EXERCISE REQUIREMENTS -
Every line below needs to be transcribed without alteration, and no image may be carried over.

::: LISTED RECORDS :::

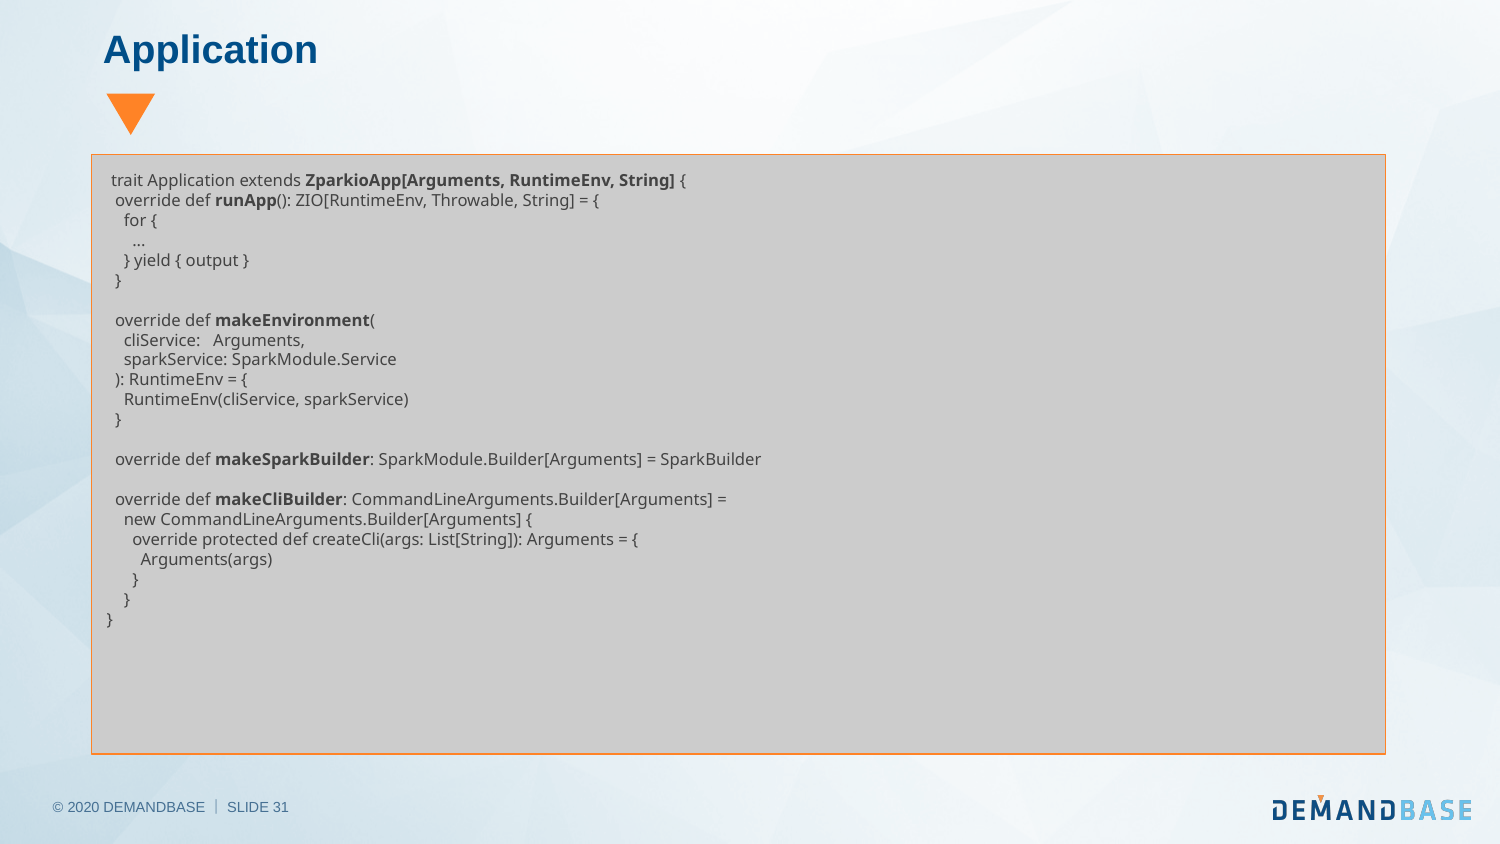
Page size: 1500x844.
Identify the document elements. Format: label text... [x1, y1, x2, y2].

picture [0, 0, 1500, 844]
text_box trait Application extends ZparkioApp[Arguments, RuntimeEnv, String] { override def runApp(): ZIO[RuntimeEnv, Throwable, String] = { for { ... } yield { output } } override def makeEnvironment( cliService: Arguments, sparkService: SparkModule.Service ): RuntimeEnv = { RuntimeEnv(cliService, sparkService) } override def makeSparkBuilder: SparkModule.Builder[Arguments] = SparkBuilder override def makeCliBuilder: CommandLineArguments.Builder[Arguments] = new CommandLineArguments.Builder[Arguments] { override protected def createCli(args: List[String]): Arguments = { Arguments(args) } } } [91, 154, 1386, 755]
title Application [91, 0, 1386, 103]
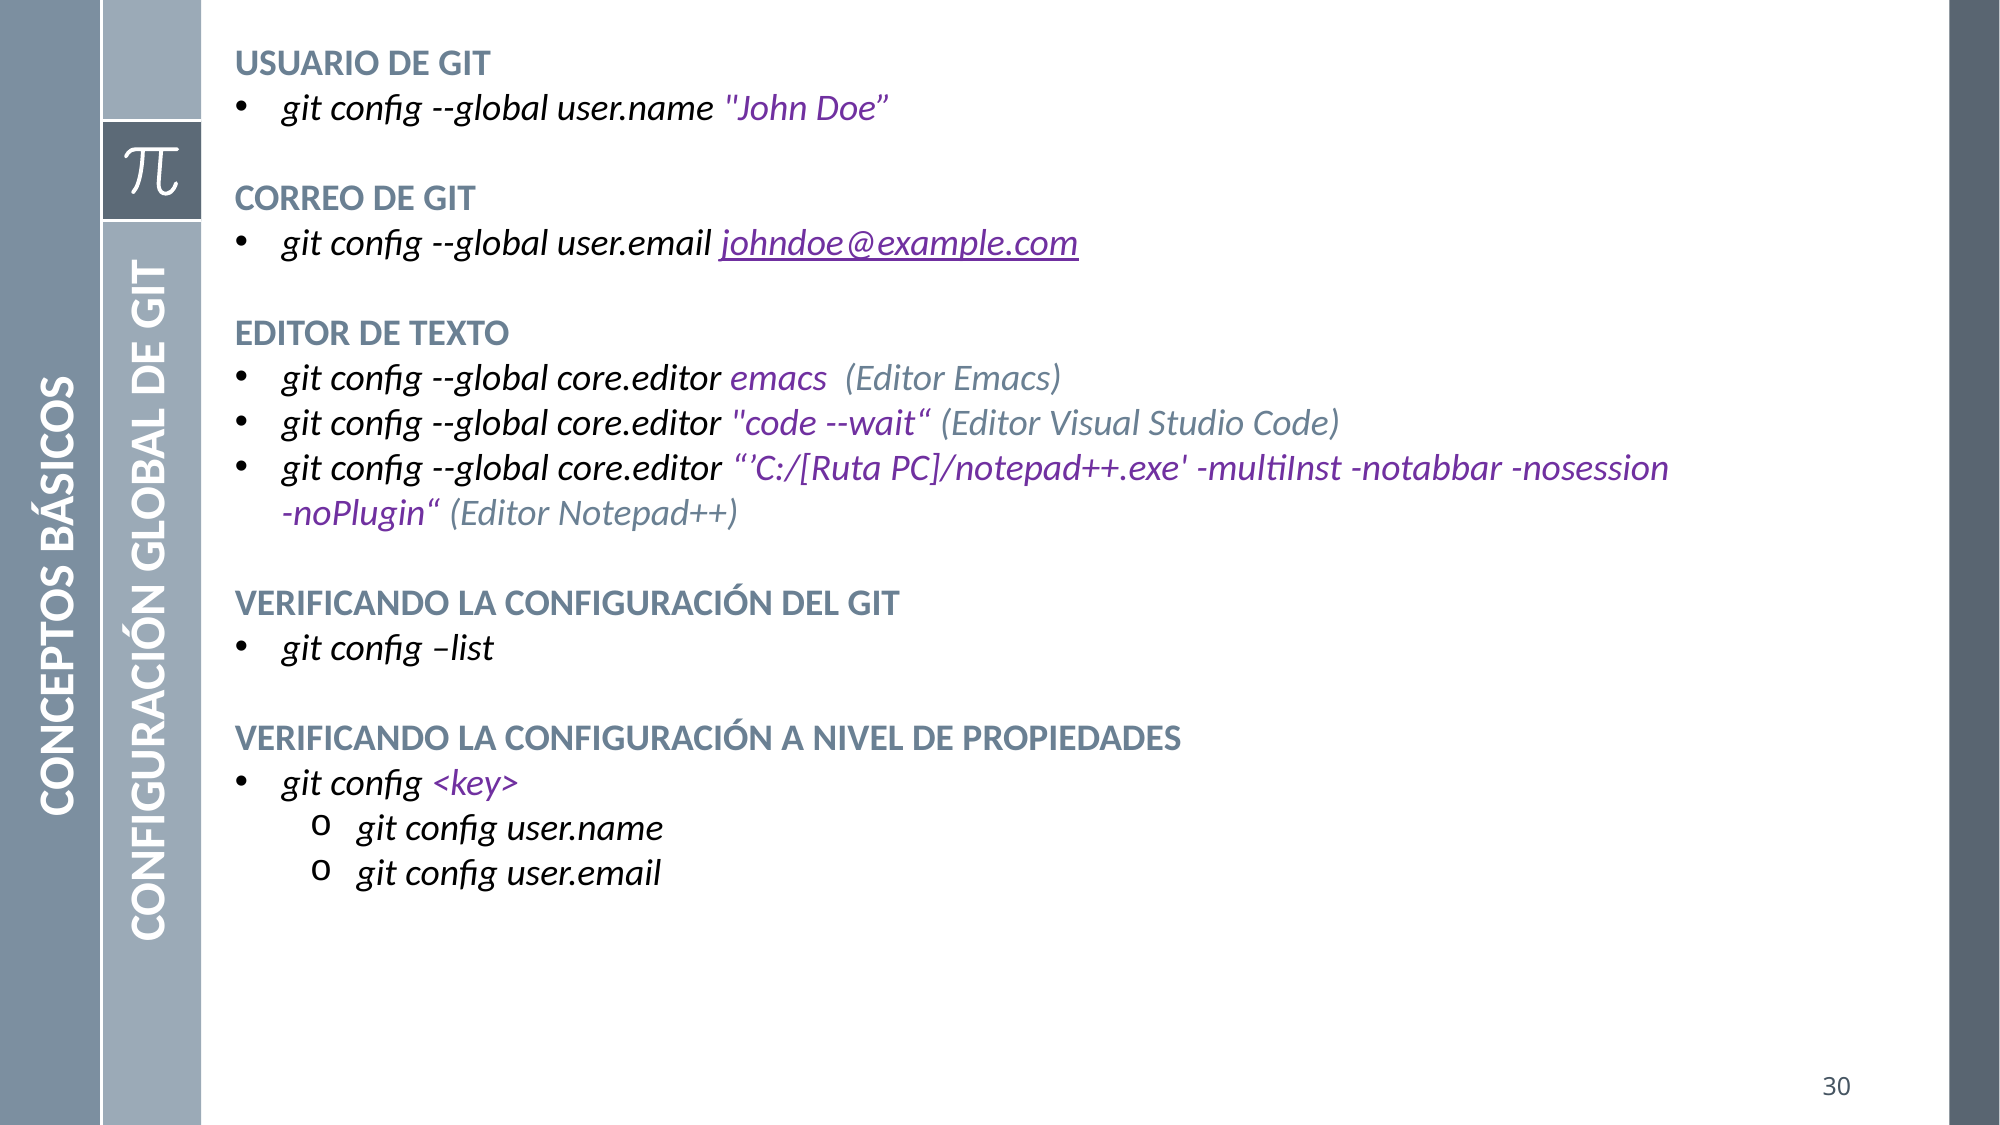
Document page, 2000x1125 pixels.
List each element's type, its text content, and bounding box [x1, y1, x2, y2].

slide_number 30 [1766, 1057, 1867, 1118]
text_box CONCEPTOS BÁSICOS [16, 360, 91, 831]
text_box USUARIO DE GIT git config --global user.name "John Doe” CORREO DE GIT git config --global user.email johndoe@example.com EDITOR DE TEXTO git config --global core.editor emacs (Editor Emacs) git config --global core.editor "code --wait“ (Editor Visual Studio Code) git config --global core.editor “’C:/[Ruta PC]/notepad++.exe' -multiInst -notabbar -nosession -noPlugin“ (Editor Notepad++) VERIFICANDO LA CONFIGURACIÓN DEL GIT git config –list VERIFICANDO LA CONFIGURACIÓN A NIVEL DE PROPIEDADES git config <key> git config user.name git config user.email [220, 30, 1685, 991]
text_box CONFIGURACIÓN GLOBAL DE GIT [106, 244, 182, 957]
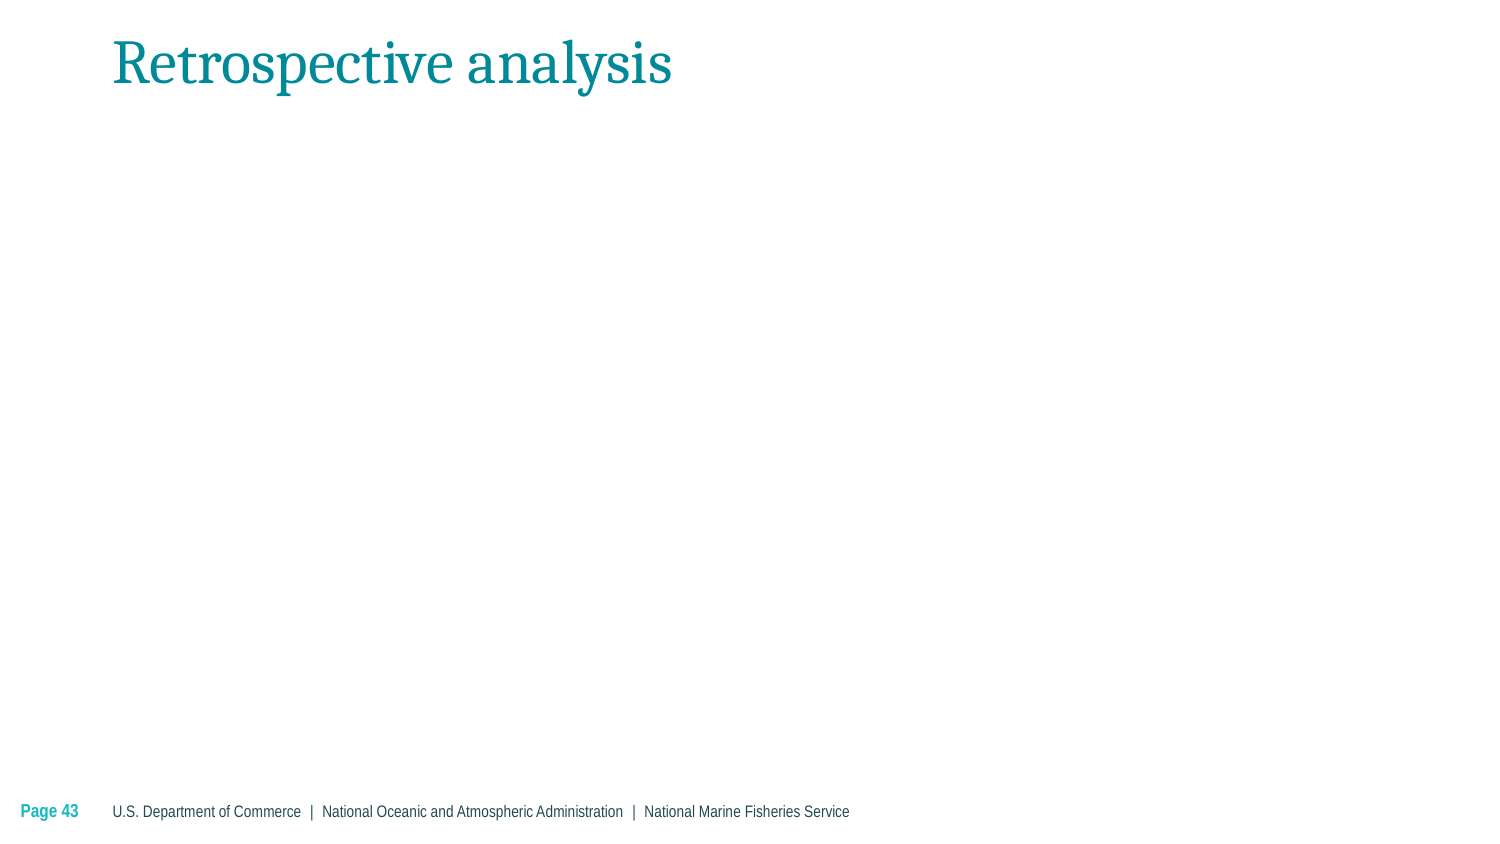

:::

OUTPUT BELOW -
Page size: 1500x844.
Identify the document elements. Format: label text... [x1, y1, x2, y2].

picture [0, 0, 1500, 844]
text_box trait Application extends ZparkioApp[Arguments, RuntimeEnv, String] { override def runApp(): ZIO[RuntimeEnv, Throwable, String] = { for { ... } yield { output } } override def makeEnvironment( cliService: Arguments, sparkService: SparkModule.Service ): RuntimeEnv = { RuntimeEnv(cliService, sparkService) } override def makeSparkBuilder: SparkModule.Builder[Arguments] = SparkBuilder override def makeCliBuilder: CommandLineArguments.Builder[Arguments] = new CommandLineArguments.Builder[Arguments] { override protected def createCli(args: List[String]): Arguments = { Arguments(args) } } } [91, 154, 1386, 755]
title Application [91, 0, 1386, 103]
Document page, 2000x1125 pixels.
List each element's type, its text content, and bounding box [x1, y1, x2, y2].

slide_number 30 [1766, 1057, 1867, 1118]
text_box CONCEPTOS BÁSICOS [16, 360, 91, 831]
text_box USUARIO DE GIT git config --global user.name "John Doe” CORREO DE GIT git config --global user.email johndoe@example.com EDITOR DE TEXTO git config --global core.editor emacs (Editor Emacs) git config --global core.editor "code --wait“ (Editor Visual Studio Code) git config --global core.editor “’C:/[Ruta PC]/notepad++.exe' -multiInst -notabbar -nosession -noPlugin“ (Editor Notepad++) VERIFICANDO LA CONFIGURACIÓN DEL GIT git config –list VERIFICANDO LA CONFIGURACIÓN A NIVEL DE PROPIEDADES git config <key> git config user.name git config user.email [220, 30, 1685, 991]
text_box CONFIGURACIÓN GLOBAL DE GIT [106, 244, 182, 957]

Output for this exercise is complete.